I don’t have [http_service] in my config, only [[services]]. My project is based on the Epic Stack so you can see what my file looks like at epic-stack/fly.toml at main Ā· epicweb-dev/epic-stack Ā· GitHub. I’ve only made minor tweaks to this file in my project.

Oh sorry, I may be checking the wrong app, I’m referring to whisker-ocr-pr-30.
Or maybe this is a really odd edge case. Do you mind confirming that the config you see in the dashboard matches what you have in your app’s repo?
Thanks! Your help to troubleshoot this issue is very much appreciate.

Oh interesting. I do see the [http_service] in the dashboard config but it is not in my source code. Let me investigate my Github workflows to determine how that’s getting injected in the config.

Thanks @aschiavo! I was able to confirm that our problem was completed unrelated to this issue. Our db cluster was somehow corrupted (SSH between machines was impossible, and that or something else prevented our app from connecting to the db). After forking the db to a brand new fly app, everything is working as normal! Thanks again for the help!

@aschiavo So it looks like running flyctl launch is the culprit. It’s modify the fly.toml file to add the [http_service] section.
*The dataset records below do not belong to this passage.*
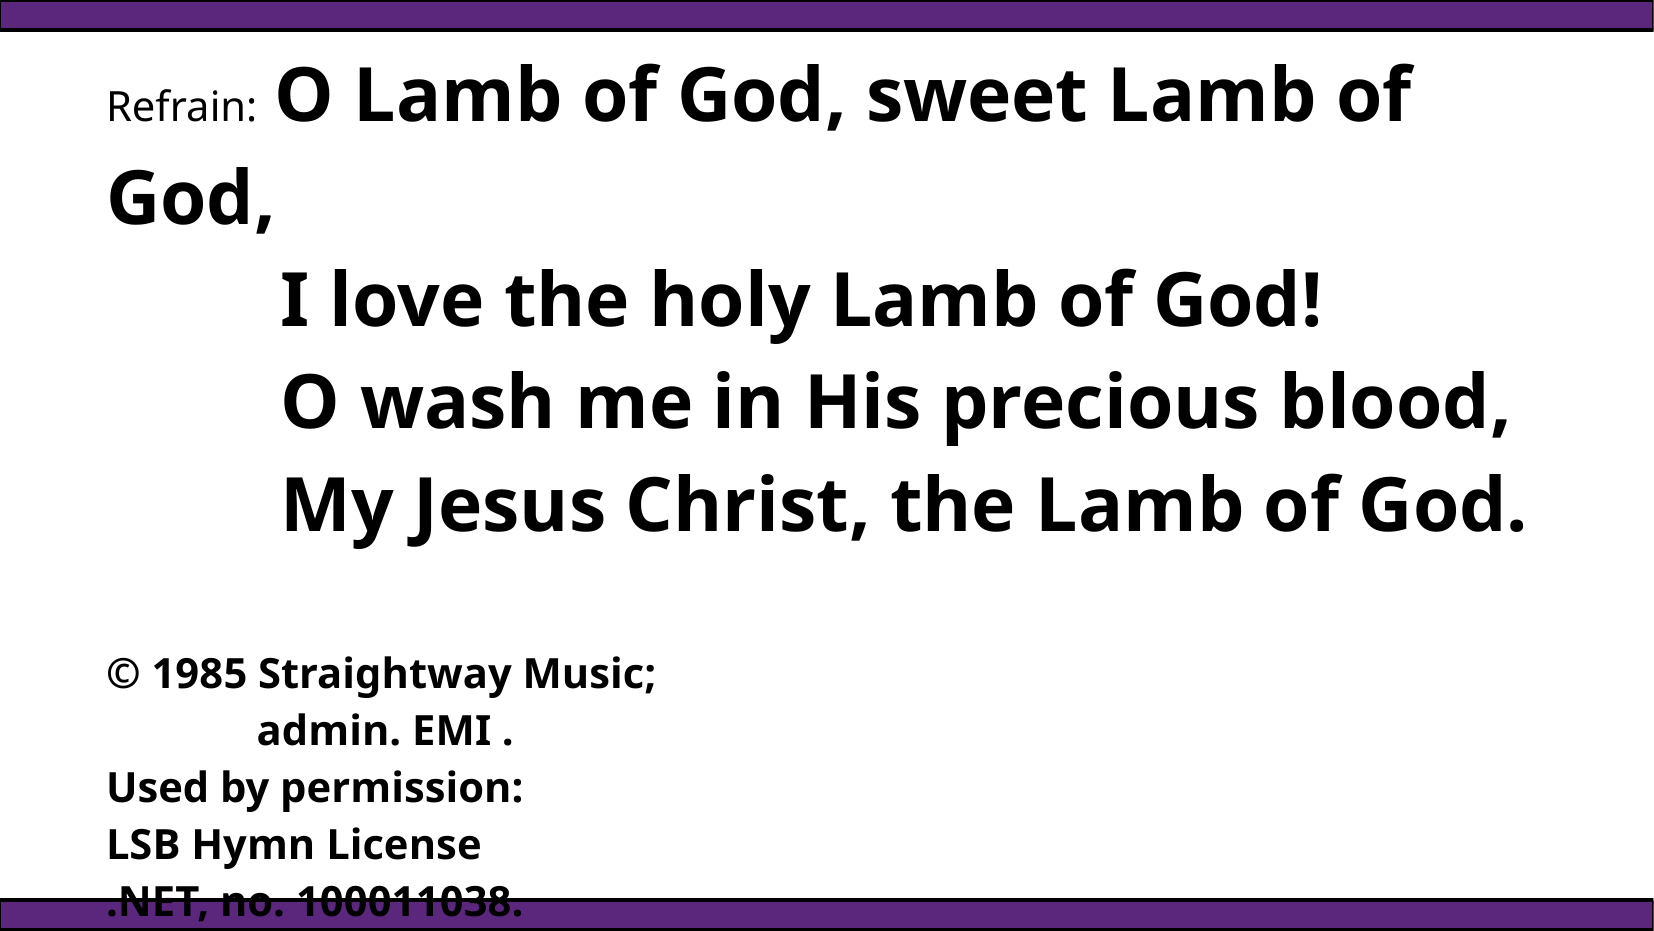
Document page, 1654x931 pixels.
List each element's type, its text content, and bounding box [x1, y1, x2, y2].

text_box [351, 900, 359, 911]
picture [495, 890, 502, 897]
text_box Refrain: O Lamb of God, sweet Lamb of God, I love the holy Lamb of God! O wash me in His precious blood, My Jesus Christ, the Lamb of God. © 1985 Straightway Music; admin. EMI . Used by permission: LSB Hymn License .NET, no. 100011038. [91, 34, 1577, 815]
text_box [327, 900, 335, 911]
picture [0, 31, 1654, 900]
text_box [0, 0, 1654, 31]
text_box [255, 900, 265, 911]
text_box [375, 900, 383, 911]
text_box [494, 903, 503, 912]
text_box [137, 900, 142, 908]
picture [327, 891, 335, 900]
picture [375, 891, 383, 900]
text_box [0, 900, 1654, 931]
picture [351, 891, 359, 900]
text_box [447, 900, 455, 911]
picture [447, 891, 455, 900]
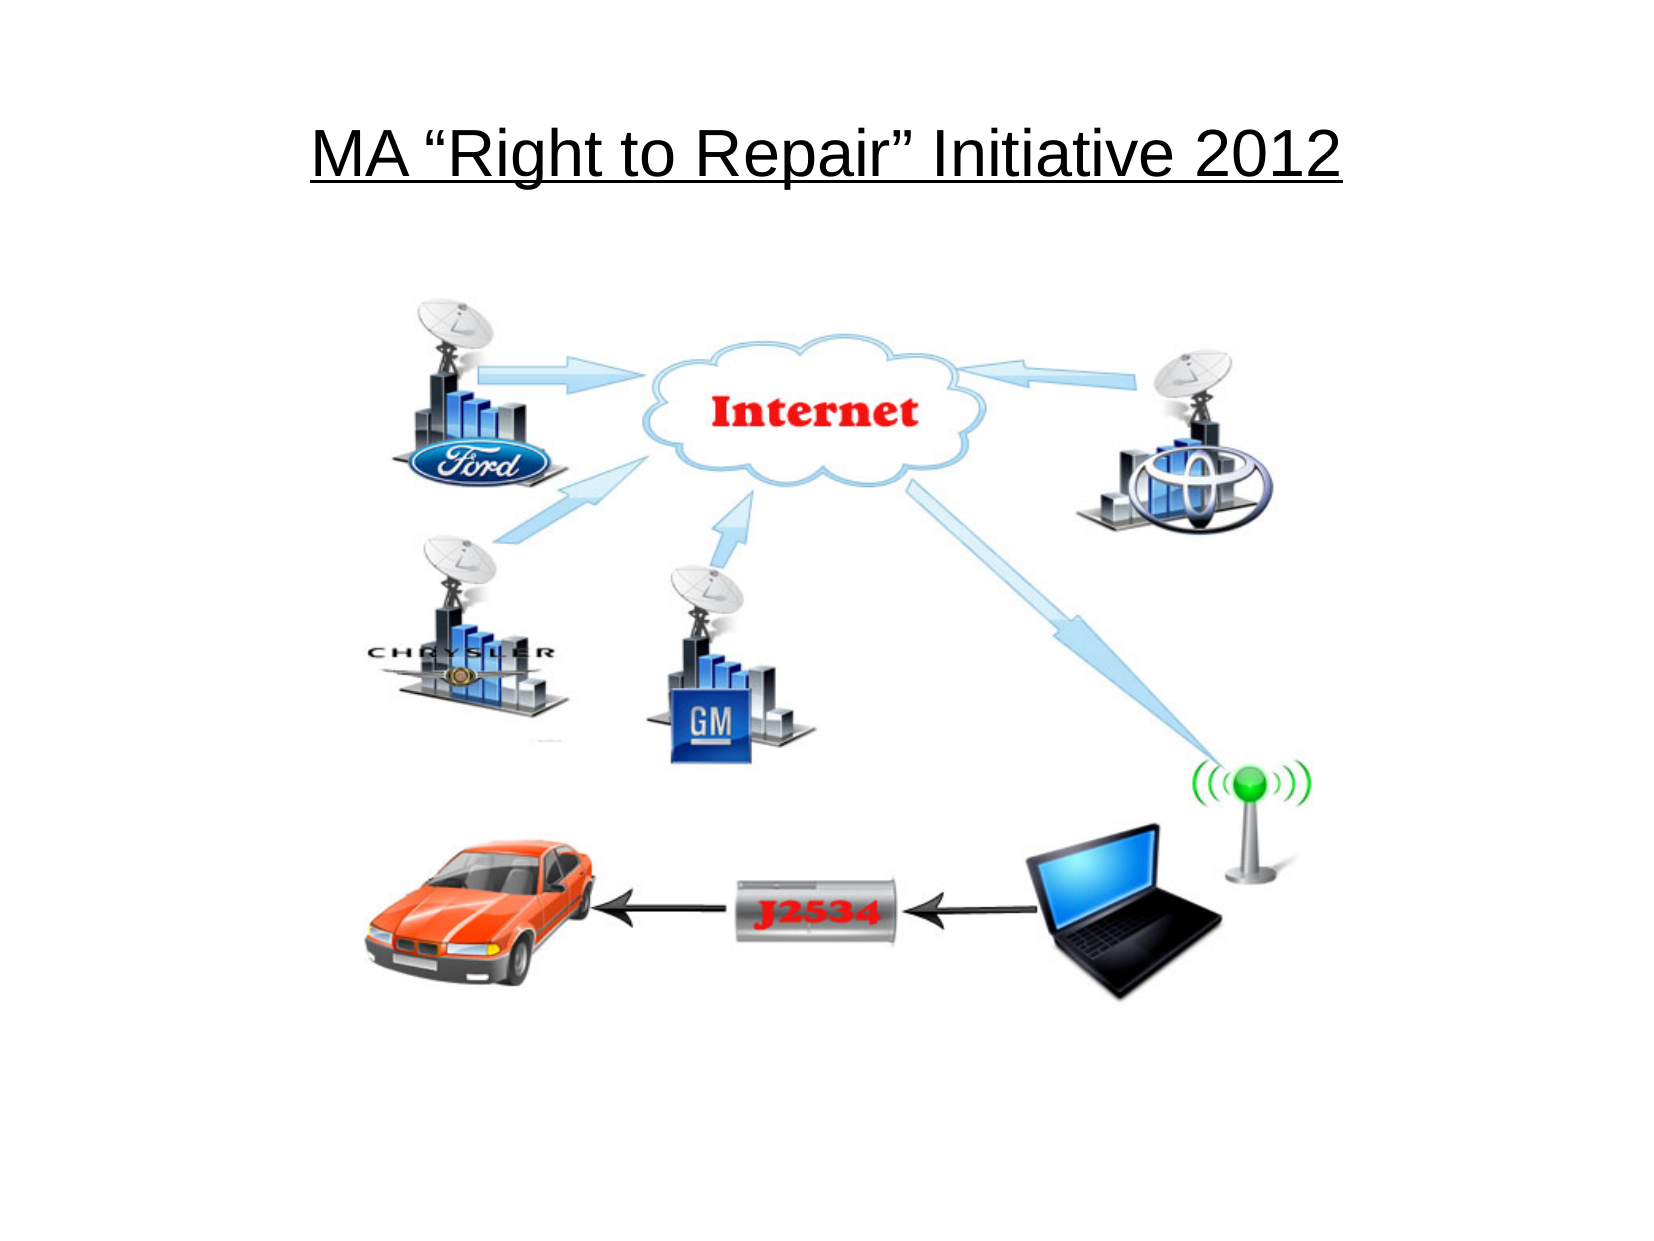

I guess the CLI command is what has changed recently.

This is the command being run:

flyctl launch --no-deploy --copy-config --name "whisker-ocr-pr-30" --region "dfw" --org "one-click-rescue"

Is there a flag to tell flyctl launch not to modify the fly.toml? I skimmed through the --help docs but didn’t see anything that stood out.

Here’s a diff of the fly.toml before and after running flyctl launch. I ran the command on my machine to produce this.

https://www.diffchecker.com/fACoM9aY/

Great news!! Thanks for you help to troubleshoot.

Hi @jamal ! What do you think about switching from launch to apps create? I’m not sure it’s a possibility to tell launch to not modify the configuration file, as the framework scanner may overwrite parts. Please refer the last sentence in this docs page .

1 Like

Yup, that did the trick. Now it creates a new app without modifying my fly.toml file, and my app deploys successfully on the first deployment. :raised_hands:

I am using the superfly/fly-pr-review-apps Github action to deploy my PRs. This is what was using fly launch to create the new apps. In order to switch this to use fly apps create, I needed to copy this action into my repo with that one line changed. I’m not sure why they chose to use fly launch in the GH action, so I opened an issue in the repo.

I am satisfied with this workaround. Thanks so much for helping me troubleshoot and find a solution for this issue.

This is great news! I’m glad to have helped to resolve the issue.
I’ll follow up with the GH action issue, thanks for reporting.